There is the scene in The English Patient in which Katharine and Almaszy are sharing a tub, and she makes Almaszy tell her what he loves and what he hates. It begins as a seemingly light-hearted scene, but ends with Katharine’s anguish when Almaszy declares that what he hates most is “ownership.” He tells her, “Ownership. Being owned. What you leave here you should forget me.” Not a good way to end a bath.
In Legends of the Fall Susannah and Tristan are bathing in a hot spring after Tristan has had to kill a calf that was caught in barbed wire. The scenery is beautiful, but the interaction between Susannah and Tristan is nonexistent because Tristan has already left in his mind.
Witness in which the newly-widowed Rachel gives herself a sponge bath in a standing tub, which John Book comes upon, is one of the most chaste moments of passion in film.
The Fountain contains a passionate bathtub scene between Rachel Weisz and Hugh Jackman that is more romantic than revealing.
The next one isn’t necessarily important to the movie, but I love the bathtub itself in A Perfect Murder, with Gwyneth Paltrow, Michael Douglas, and Viggo Mortensen.

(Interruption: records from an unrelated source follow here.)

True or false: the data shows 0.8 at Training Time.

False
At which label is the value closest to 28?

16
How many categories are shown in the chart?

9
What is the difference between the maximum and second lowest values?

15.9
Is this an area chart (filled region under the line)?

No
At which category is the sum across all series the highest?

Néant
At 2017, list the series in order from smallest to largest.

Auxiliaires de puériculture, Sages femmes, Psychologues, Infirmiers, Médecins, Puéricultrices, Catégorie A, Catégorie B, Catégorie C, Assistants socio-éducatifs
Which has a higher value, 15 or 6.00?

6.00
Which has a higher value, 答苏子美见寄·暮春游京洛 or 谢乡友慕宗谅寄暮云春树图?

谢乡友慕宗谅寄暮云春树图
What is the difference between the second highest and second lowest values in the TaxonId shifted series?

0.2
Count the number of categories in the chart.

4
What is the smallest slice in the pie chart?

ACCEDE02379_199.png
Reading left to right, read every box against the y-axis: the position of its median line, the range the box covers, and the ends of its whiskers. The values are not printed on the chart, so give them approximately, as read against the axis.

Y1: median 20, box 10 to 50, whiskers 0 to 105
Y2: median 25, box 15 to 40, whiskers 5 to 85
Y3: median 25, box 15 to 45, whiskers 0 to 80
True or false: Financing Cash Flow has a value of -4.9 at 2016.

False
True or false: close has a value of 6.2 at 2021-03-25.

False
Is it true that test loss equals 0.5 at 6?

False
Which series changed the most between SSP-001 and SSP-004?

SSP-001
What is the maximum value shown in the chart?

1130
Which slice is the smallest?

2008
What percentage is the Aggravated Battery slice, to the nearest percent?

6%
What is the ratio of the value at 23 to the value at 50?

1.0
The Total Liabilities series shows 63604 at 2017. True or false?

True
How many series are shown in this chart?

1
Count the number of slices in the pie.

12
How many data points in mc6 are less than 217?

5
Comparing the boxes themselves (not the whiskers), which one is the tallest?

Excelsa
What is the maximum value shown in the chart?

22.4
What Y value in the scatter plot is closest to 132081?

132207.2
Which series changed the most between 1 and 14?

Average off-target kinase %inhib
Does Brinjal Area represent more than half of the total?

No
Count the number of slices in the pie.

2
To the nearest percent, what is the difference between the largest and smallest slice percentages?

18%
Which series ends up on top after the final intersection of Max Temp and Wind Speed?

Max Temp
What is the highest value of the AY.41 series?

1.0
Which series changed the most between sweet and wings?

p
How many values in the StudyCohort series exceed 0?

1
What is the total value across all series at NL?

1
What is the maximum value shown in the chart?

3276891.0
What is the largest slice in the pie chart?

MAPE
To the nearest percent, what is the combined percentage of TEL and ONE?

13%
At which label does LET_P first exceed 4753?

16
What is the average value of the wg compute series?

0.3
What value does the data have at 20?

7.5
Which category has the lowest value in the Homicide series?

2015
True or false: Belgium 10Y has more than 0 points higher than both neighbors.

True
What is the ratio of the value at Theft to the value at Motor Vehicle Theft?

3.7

Mustn’t forget Harry Potter’s gigantic bubble bath scene in the fourth installment of the series, The Goblet of Fire.
And just for grins, I thought that I’d throw in the bathtub scene from Fatal Attraction. Moral of the story: make sure the psychopath is dead before turning your back on her.
In reflecting on it, there are far more shower scenes in movies and on television than bathtub scenes; unless you are interested in gore, in which case bathtubs full of blood and gore abound in movies. But that’s not exactly what I would call relaxing.